WYBRANY FRAGMENT:
Twórczością Ernsta Wiecherta zainteresowałam się dzięki jednej z dyskusji u Jeżanny. Jest to twórca obecnie niemal zapomniany, ale w Polsce przeżywa pewien renesans twórczości na skutek jego związków z dawnymi Prusami Wschodnimi. Człowiek rozwija się całe życie, stwierdziłam więc, że postaram się poznać nowe dla mnie nazwisko pisarza, którego twórczość była mi do tej pory kompletnie nieznana.
„Pani majorowa” rozpoczyna się w momencie, gdy strudzony wędrowiec przedziera się przez moczary do wioski pozostającej we włościach tytułowej pani majorowej i oboje się tam spotykają. Przy czym majorowa, bogata dziedziczka, właścicielka gospodarstwa o powierzchni ok. 5 tys morg, siedzi na koniu, a wędrowiec wychodzi z moczarów wielce strudzony i ubogo odziany. Gdy majorowa, z wysokości końskiego grzbietu, udziela mu na wstępie rad, okazuje się, że nieznajomy jednak zna ją z przeszłości, gdyż jest jednym z synów chłopa osiadłego we wiosce. Co więcej, jest to człowiek uznany za poległego, którego nazwisko widnieje na pomniku upamiętniającym ofiary Wielkiej Wojny, od zakończenia której upłynęło już kilkanaście lat. Lata te Michał Fahrenholzer spędził w niewoli, na tułaczce i poniewierce. Jest człowiekiem rozbitym i złamanym, który najchętniej zaszyłby się w kącie, gdzie nikt by mu nie przeszkadzał i nie widzi dla siebie miejsca w społeczeństwie. Czy w rodzinnej wiosce znajdzie spokój i ukojenie po ciężkich przeżyciach?
Pani majorowa to kobieta czterdziestoletnia, od wielu lat owdowiała, a więc w kontekście tradycyjnych wyobrażeń tamtej epoki niemal seniorka. Jej małżeństwo nie było łatwe, jak wynika z napomknień autora. Jej syn, którego cechą charakterystyczną jest noszenie liliowych rękawiczek i poruszanie się po wiejskich drogach czerwonym powozem, również nie jest powodem do dumy. Szczęście czy też raczej poczucie sensu, odnajduje w gospodarzeniu swoim majątkiem i kontakcie z przyrodą. Możliwość ułatwienia Michałowi powrotu do normalnego życia staje się dla niej wyzwaniem, ale i staje się stopniowo jednym z najważniejszych elementów jej egzystencji. Więź tych dwojga, silnie związanych z lokalnym otoczeniem i pięknem przyrody, staje się coraz silniejsza, a pojawiające się komplikacje tylko tę więź zacieśniają.

ZESTAW ZADAŃ:
#1 Odpowiedz krótko na podstawie omówienia powieści „Pani majorowa”:
(a) Dzięki czemu autorka omówienia zainteresowała się twórczością Ernsta Wiecherta?
(b) Ile morg ma mniej więcej gospodarstwo pani majorowej?
(c) Ile lat ma pani majorowa?
#2 Dopisz dalszy ciąg omówienia powieści „Pani majorowa”, zaczynając od miejsca, w którym się kończy.
Zapisy to osobny materiał, który nie ma związku z omówieniem powieści.

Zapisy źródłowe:
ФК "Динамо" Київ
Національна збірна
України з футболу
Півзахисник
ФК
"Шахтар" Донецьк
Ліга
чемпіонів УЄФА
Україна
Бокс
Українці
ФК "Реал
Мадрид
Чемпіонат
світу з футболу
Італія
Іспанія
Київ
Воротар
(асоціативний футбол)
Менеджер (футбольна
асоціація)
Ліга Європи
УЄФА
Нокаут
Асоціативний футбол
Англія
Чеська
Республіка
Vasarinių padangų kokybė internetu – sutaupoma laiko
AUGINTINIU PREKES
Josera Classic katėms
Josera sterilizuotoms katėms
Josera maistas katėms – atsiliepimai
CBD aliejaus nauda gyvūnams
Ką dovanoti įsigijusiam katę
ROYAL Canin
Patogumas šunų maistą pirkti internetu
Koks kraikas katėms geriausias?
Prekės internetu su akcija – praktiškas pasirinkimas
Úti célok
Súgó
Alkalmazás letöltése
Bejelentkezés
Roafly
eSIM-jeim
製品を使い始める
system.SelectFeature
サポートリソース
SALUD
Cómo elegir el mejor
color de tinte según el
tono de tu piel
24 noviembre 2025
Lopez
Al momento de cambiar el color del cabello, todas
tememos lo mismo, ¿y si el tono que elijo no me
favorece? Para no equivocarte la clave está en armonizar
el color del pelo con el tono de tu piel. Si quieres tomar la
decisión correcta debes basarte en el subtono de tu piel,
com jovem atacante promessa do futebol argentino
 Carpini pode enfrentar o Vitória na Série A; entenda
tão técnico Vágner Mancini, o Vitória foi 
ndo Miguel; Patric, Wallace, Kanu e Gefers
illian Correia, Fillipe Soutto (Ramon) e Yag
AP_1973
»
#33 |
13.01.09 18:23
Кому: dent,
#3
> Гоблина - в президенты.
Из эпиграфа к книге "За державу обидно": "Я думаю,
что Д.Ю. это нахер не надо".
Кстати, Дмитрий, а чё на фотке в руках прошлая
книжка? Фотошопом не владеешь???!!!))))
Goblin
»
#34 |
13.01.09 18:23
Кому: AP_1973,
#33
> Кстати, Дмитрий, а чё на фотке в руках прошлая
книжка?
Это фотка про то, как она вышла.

ODPOWIEDZI:
#1
(a) Dzięki jednej z dyskusji u Jeżanny.
(b) Około 5 tysięcy morg.
(c) Czterdzieści lat.

#2
Oprócz dwójki głównych bohaterów spotykamy również Jonasza, przyjaciela Michała z lat młodości, również naznaczonego piętnem rodzinnej tragedii z czasów wojny czy ojca głównego bohatera, który straciwszy podczas wojny trzech synów nie jest w stanie przyjąć do wiadomości, iż jeden z nich został cudownie ocalony i przebywa wśród żywych. Na krótko pojawiają się również przedstawiciele lokalnej elity czy też syn pani majorowej z narzeczoną, ale oni ewidentnie symbolizują upadek obyczajów i są niejako ostrzeżeniem przed rozluźnieniem więzi z odwiecznym naturalnym środowiskiem człowieka.
Autor nie wymienia w książce nazwy miejscowości, daty, nawet imienia tytułowej bohaterki. Od szczegółów ważniejszy jest nastrój tej opowieści, w której niezwykle ważnym elementem jest więź człowieka z naturą jako przeciwieństwo „zgniłej”, miejskiej cywilizacji. Autor, silnie związany ze swą „małą ojczyzną”, zawarł w książce wiele przemawiających do wyobraźni opisów przyrody sławiąc piękno swojego miejsca na ziemi.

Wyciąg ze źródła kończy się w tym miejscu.